▸ **DATA PROVIDED**
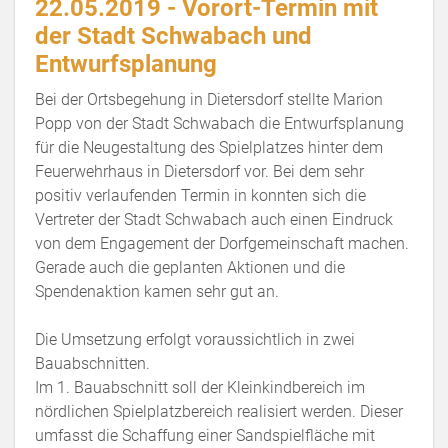
22.05.2019 - Vorort-Termin mit
der Stadt Schwabach und
Entwurfsplanung
Bei der Ortsbegehung in Dietersdorf stellte Marion
Popp von der Stadt Schwabach die Entwurfsplanung
für die Neugestaltung des Spielplatzes hinter dem
Feuerwehrhaus in Dietersdorf vor. Bei dem sehr
positiv verlaufenden Termin in konnten sich die
Vertreter der Stadt Schwabach auch einen Eindruck
von dem Engagement der Dorfgemeinschaft machen.
Gerade auch die geplanten Aktionen und die
Spendenaktion kamen sehr gut an.
Die Umsetzung erfolgt voraussichtlich in zwei
Bauabschnitten.
Im 1. Bauabschnitt soll der Kleinkindbereich im
nördlichen Spielplatzbereich realisiert werden. Dieser
umfasst die Schaffung einer Sandspielfläche mit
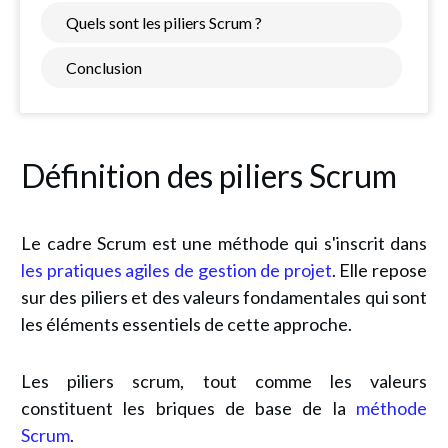
Quels sont les piliers Scrum ?
Conclusion
Définition des piliers Scrum
Le cadre Scrum est une méthode qui s'inscrit dans
les pratiques agiles de gestion de projet
. Elle repose
sur des piliers et des valeurs fondamentales qui sont
les éléments essentiels de cette approche.
Les piliers scrum, tout comme les valeurs
constituent les briques de base de la
méthode
Scrum
.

▸ **EXERCISE DIRECTIONS**
How many lines of the records contain the word "méthode"? Reply with the number alone.

▸ **EXERCISE RESPONSE**
2